Up a hill in the pines close to Hartwick Pines
After rollingskiing about 3.9 miles from the high school, the Turnpike ends at the entrance off I-93 into Hartwick Pines. Turn around, and you have a nice 7.8 miles round-trip between the high school and Hartwick Pines.
The total distance from the High School to Down River Road, then back to Old-27 road cross, to Hartwick Pines, then back to the High School is about 12.4 miles - about 20 kilomters.
End of the path at the Hartwick Pines entrance.
But is it really the end of the path?
Twenty kilometers not long enough for you? There are options to add distance.
First, it appears the road into Hartwick Pines state park is rollerskiable. I skied as far as the park toll booth on decent pavement, and I know the roads extend further into the park. And I doubt you'll need a parking sticker to get into the park! I do not know if park officials will sanction rollerskiers, but my guess is that you're safe, particularly in the fall when traffic in the park slows down.

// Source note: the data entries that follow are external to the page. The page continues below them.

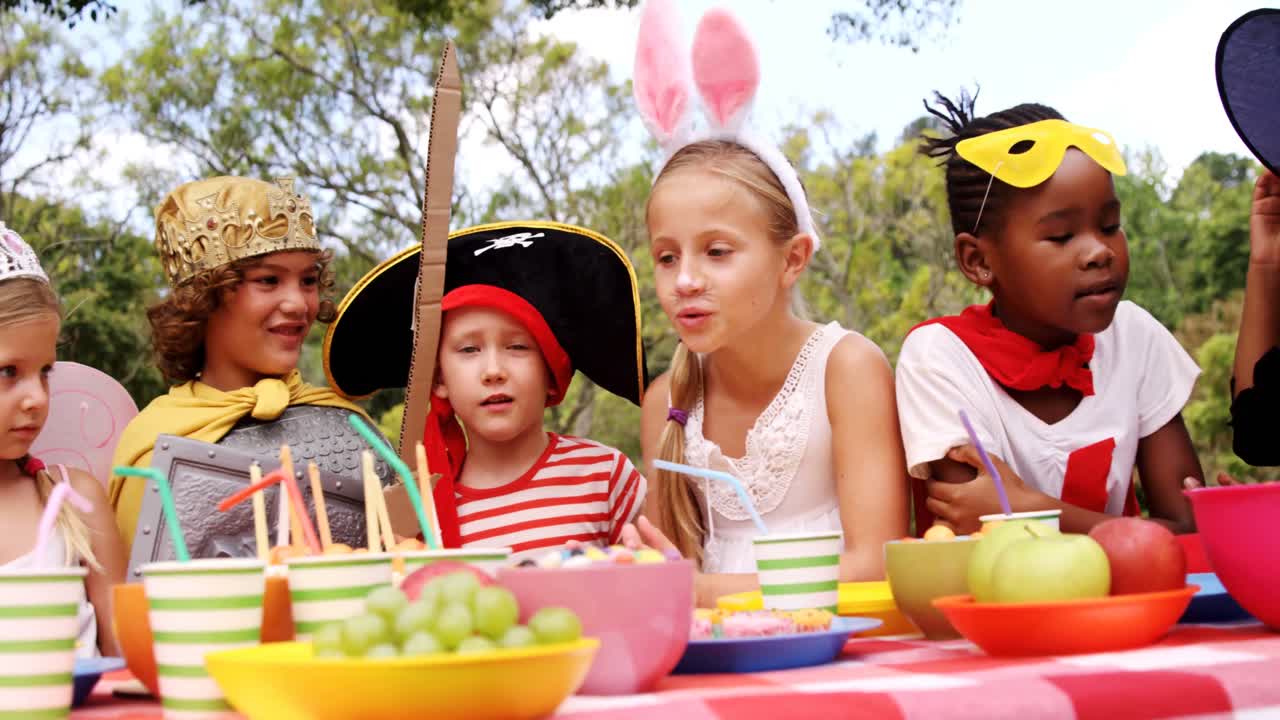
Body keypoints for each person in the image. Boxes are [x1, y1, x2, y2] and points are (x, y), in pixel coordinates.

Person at [630, 1, 909, 607]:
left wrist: (704, 590)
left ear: (792, 259)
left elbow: (875, 565)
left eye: (717, 252)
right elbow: (669, 578)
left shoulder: (846, 370)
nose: (685, 280)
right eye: (667, 257)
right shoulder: (666, 402)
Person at [895, 91, 1202, 535]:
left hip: (1131, 585)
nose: (1099, 251)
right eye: (1061, 236)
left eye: (1110, 226)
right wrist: (1124, 534)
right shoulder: (941, 358)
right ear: (978, 261)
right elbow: (981, 534)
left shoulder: (1134, 338)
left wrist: (1031, 509)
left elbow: (1192, 531)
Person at [323, 222, 649, 558]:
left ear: (552, 374)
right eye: (469, 349)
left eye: (517, 347)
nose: (493, 371)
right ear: (439, 380)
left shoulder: (605, 476)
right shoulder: (419, 514)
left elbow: (663, 572)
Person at [110, 176, 387, 556]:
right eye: (269, 280)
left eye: (308, 280)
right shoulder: (151, 445)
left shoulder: (351, 429)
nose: (298, 303)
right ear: (203, 299)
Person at [0, 221, 125, 656]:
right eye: (8, 371)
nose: (37, 397)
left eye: (45, 372)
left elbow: (125, 662)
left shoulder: (75, 500)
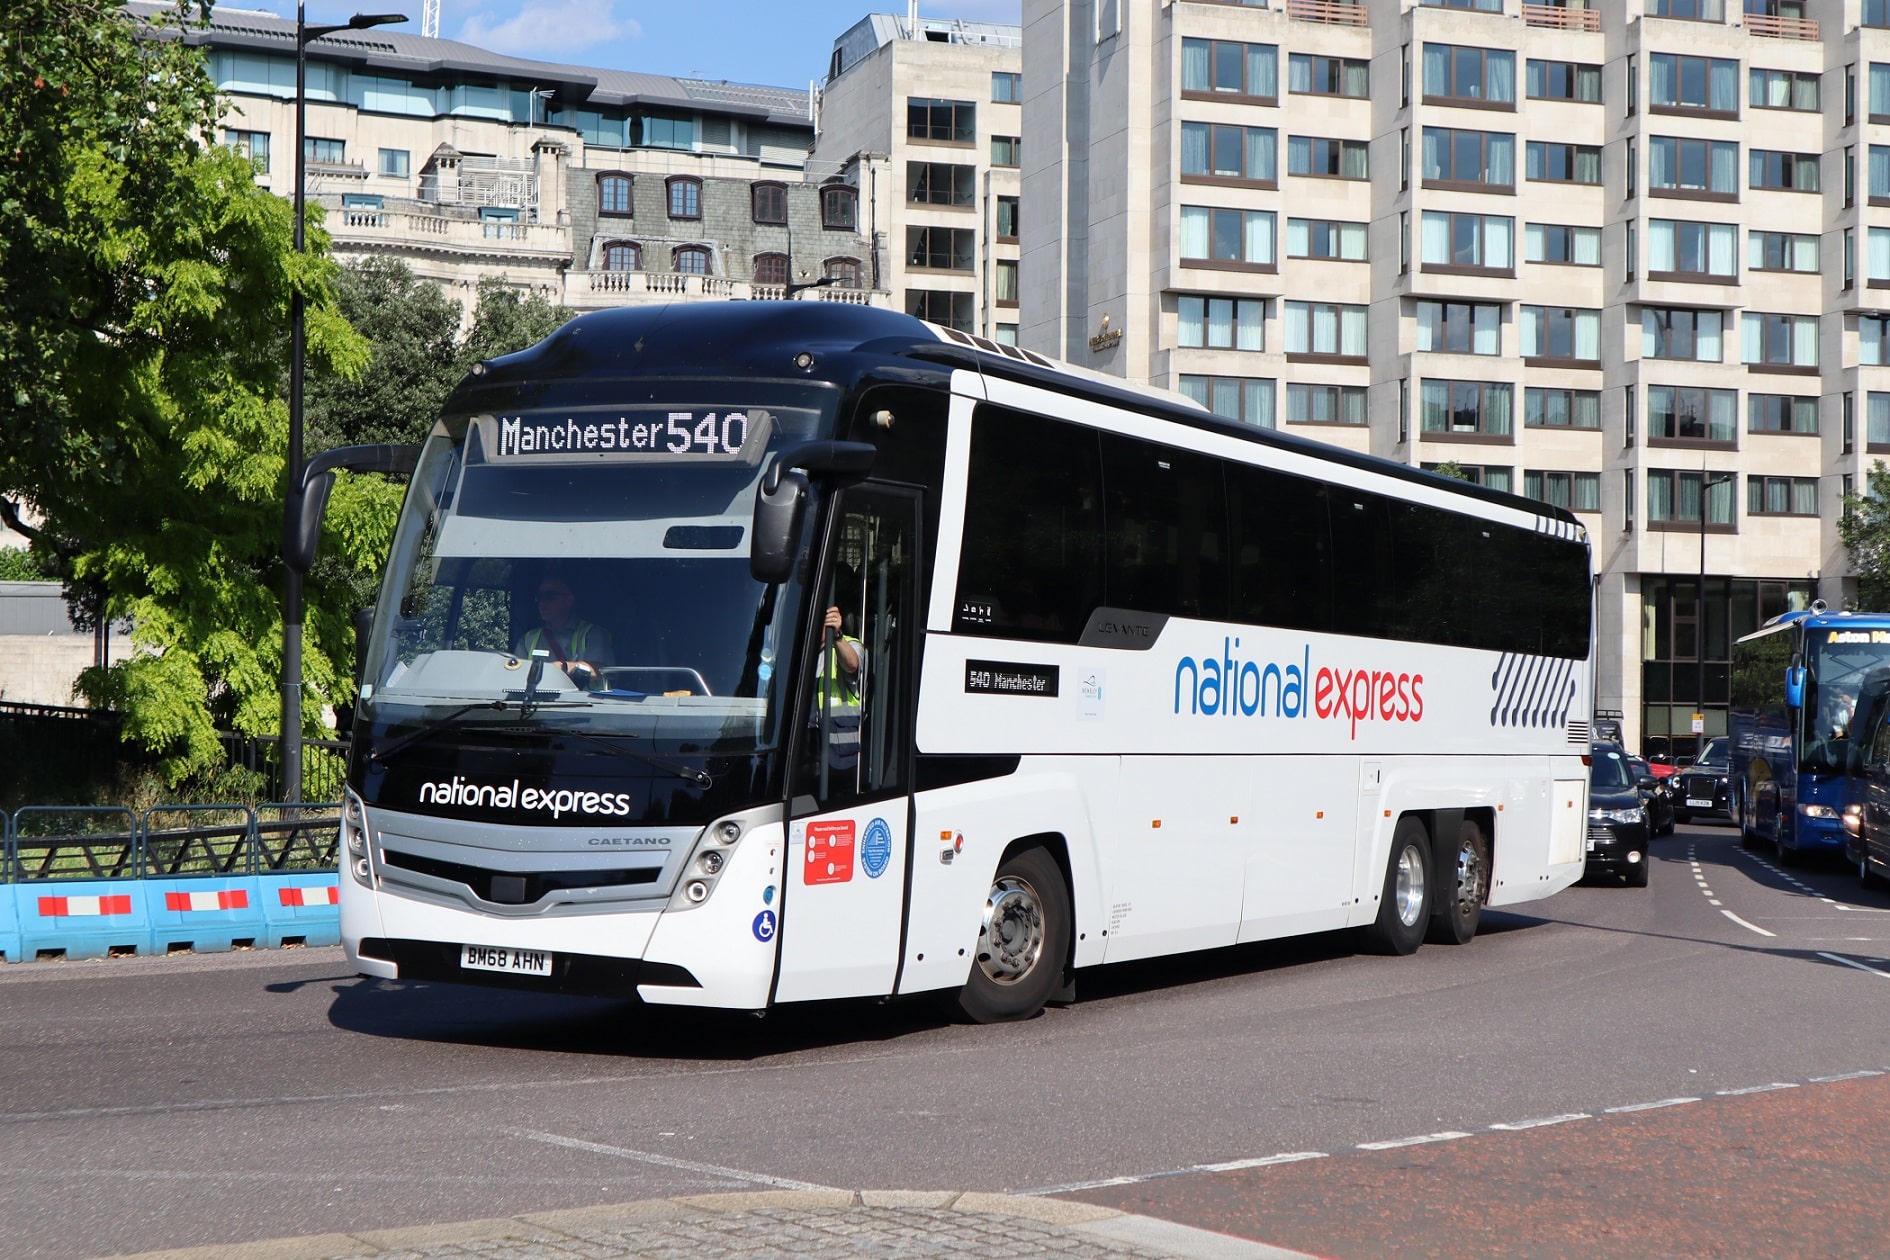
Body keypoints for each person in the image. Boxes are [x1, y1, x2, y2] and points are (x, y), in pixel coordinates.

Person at [515, 569, 613, 689]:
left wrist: (563, 667)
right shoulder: (528, 639)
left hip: (582, 705)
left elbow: (601, 670)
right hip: (535, 704)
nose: (542, 603)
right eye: (539, 596)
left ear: (569, 600)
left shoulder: (592, 634)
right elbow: (516, 674)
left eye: (549, 596)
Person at [813, 604, 865, 774]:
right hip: (808, 745)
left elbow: (852, 665)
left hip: (840, 754)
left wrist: (837, 636)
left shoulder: (849, 644)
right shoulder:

The other alternative is to hop on the road and continue heading east on M-93. The pavement is "textured" (rough). When I first looked at the surface, I was worried that my legs would vibrate to the point of not being able to feel them. But Glenn Goodman, Robin Luce and I successfully skied 30 minutes east on M-93 with very little traffic not nearly as much vibration as I expected. And I was on my Pro-Ski C2 classic rollerskis with their relatively small 67mm diameter wheels.
Glenn Goodman doublepoling up a hill, east of Hartwick Pines, on M-93. That's Robin Luce behind him.
There are several hills along the way, just long and steep enough to be challenging. On the return path, the final downhill is a bit longer and steeper, and I actually took off my skis and ran down it. It was just a little too bumpy for my liking, and I always found classic rollerskis harder to control on downhills. Those of you with 100mm diameter skating wheels should have no problem: Robin shot right down on his skaters.
We could have kept on going east on M-93; we turned around because we only wanted to ski a couple hours in total.
If you live near Grayling or are just passing by, the Grayling Bicycle Turnpike is worth a try.